San Francisco city attorney David Chiu sent Apple and Google cease-and-desist letters this week, WIRED reported. The letters demand that both companies remove 13 face-swapping apps that can generate nude or "undressed" images of real people. City officials say the tools are used overwhelmingly against women and girls.
The notices go further than a soft policy reminder. They tell Apple and Google to stop taking money from those apps and to cut business ties with the developers. Chiu's office frames hosting and monetizing the software as part of the harm, not a neutral pipe.
Apple and Google already ban some forms of deepfake porn in their store rules. Enforcement has still been uneven. New apps keep landing under soft labels like "face swap," "clothes change," or "AI editor." Users know the search terms. Moderators often chase a rebrand and a fresh developer account.
A formal municipal order carries more weight than another trust-and-safety blog post. A city attorney can force a paper trail. Other cities and state attorneys general can copy the letter almost wholesale. Platforms that ignore formal notice invite harder questions later about revenue and how long the apps stayed live.
The 13 named titles matter less than the pattern. If the stores comply quickly, expect a temporary clean-up and then clones under new names. If they resist, the fight moves into court filings and longer timelines. Either path is messy for people waiting on takedowns.
For anyone shipping consumer AI image tools, the letters are a compliance warning. Nonconsensual intimate deepfakes are illegal in a growing list of jurisdictions. "We only sell a face-swap utility" is a weak shield when the product markets undressing real people. Store distribution does not put a company outside that problem.
Watch for public responses from Apple and Google. Watch whether the listed apps vanish within days. That timeline shows how seriously the platforms treat a municipal order versus a general policy update. Similar letters outside California would push store policy closer to a national standard.
Parents and schools already deal with harassment that spreads faster than reporting flows can keep up. Platform rules that only work after viral harm are not enough.
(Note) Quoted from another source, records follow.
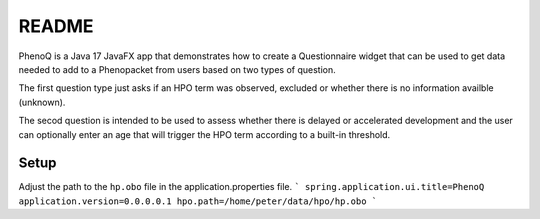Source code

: ######
README
######

PhenoQ is a Java 17 JavaFX app that demonstrates how to create a Questionnaire widget that can be used to
get data needed to add to a Phenopacket from users based on two types of question.

.. image:: docs/phenoq.png
  :width: 400
  :alt: phenoq


The first question type just asks if an HPO term was observed, excluded or whether there is no information availble (unknown).

The secod question is intended to be used to assess whether there is delayed or accelerated development and
the user can optionally enter an age that will trigger the HPO term according to a built-in threshold.


Setup
#####

Adjust the path to the ``hp.obo`` file in the application.properties file.
```
spring.application.ui.title=PhenoQ
application.version=0.0.0.0.1
hpo.path=/home/peter/data/hpo/hp.obo
```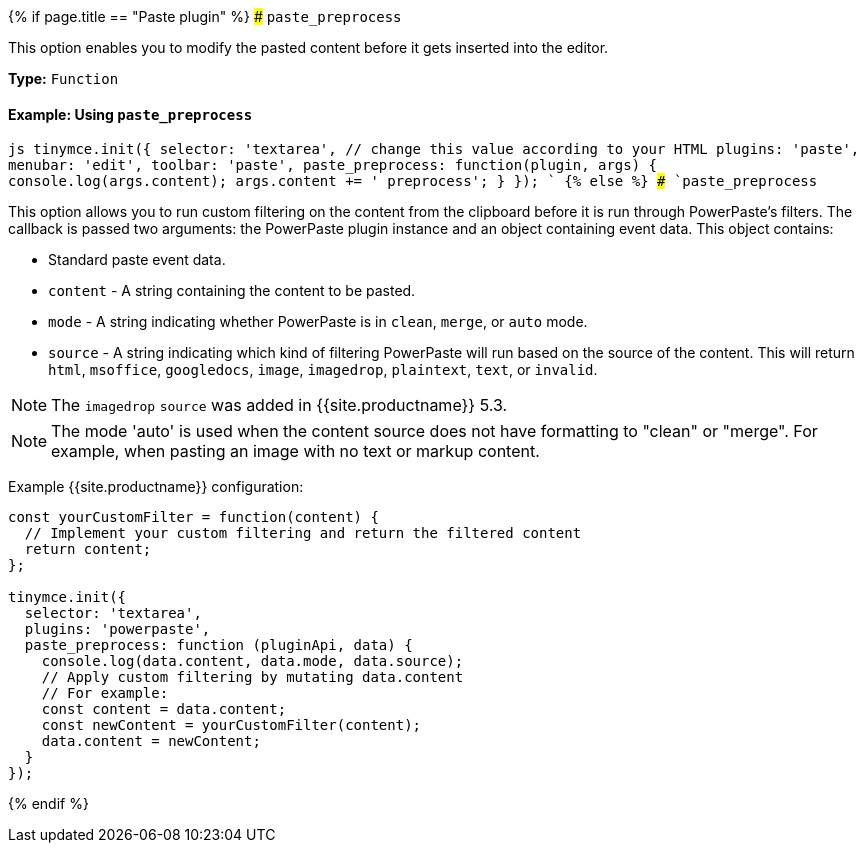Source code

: {% if page.title == "Paste plugin" %}
### `paste_preprocess`

This option enables you to modify the pasted content before it gets inserted into the editor.

*Type:* `Function`

==== Example: Using `paste_preprocess`

`js
tinymce.init({
  selector: 'textarea',  // change this value according to your HTML
  plugins: 'paste',
  menubar: 'edit',
  toolbar: 'paste',
  paste_preprocess: function(plugin, args) {
    console.log(args.content);
    args.content += ' preprocess';
  }
});
`
{% else %}
### `paste_preprocess`

This option allows you to run custom filtering on the content from the clipboard before it is run through PowerPaste's filters. The callback is passed two arguments: the PowerPaste plugin instance and an object containing event data. This object contains:

* Standard paste event data.
* `content` - A string containing the content to be pasted.
* `mode` - A string indicating whether PowerPaste is in `clean`, `merge`, or `auto` mode.
* `source` - A string indicating which kind of filtering PowerPaste will run based on the source of the content. This will return `html`, `msoffice`, `googledocs`, `image`, `imagedrop`, `plaintext`, `text`, or `invalid`.

NOTE: The `imagedrop` `source` was added in {{site.productname}} 5.3.

NOTE: The mode 'auto' is used when the content source does not have formatting to "clean" or "merge". For example, when pasting an image with no text or markup content.

Example {{site.productname}} configuration:

```js
const yourCustomFilter = function(content) {
  // Implement your custom filtering and return the filtered content
  return content;
};

tinymce.init({
  selector: 'textarea',
  plugins: 'powerpaste',
  paste_preprocess: function (pluginApi, data) {
    console.log(data.content, data.mode, data.source);
    // Apply custom filtering by mutating data.content
    // For example:
    const content = data.content;
    const newContent = yourCustomFilter(content);
    data.content = newContent;
  }
});
```
{% endif %}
Formal orders put the cost on store operators who already hold the kill switch for distribution.
Legitimate photo editors should not get swept up in a blunt purge. That means platforms need better classification, not only mass delisting. Victims still need faster reporting paths that work across mirrors and reuploads.
Researchers and watchdog groups have already shown how often dual-use face-swap apps slip past store screens. Soft marketing language is part of the playbook. A city attorney putting both platforms on formal notice raises the odds of copycat actions elsewhere.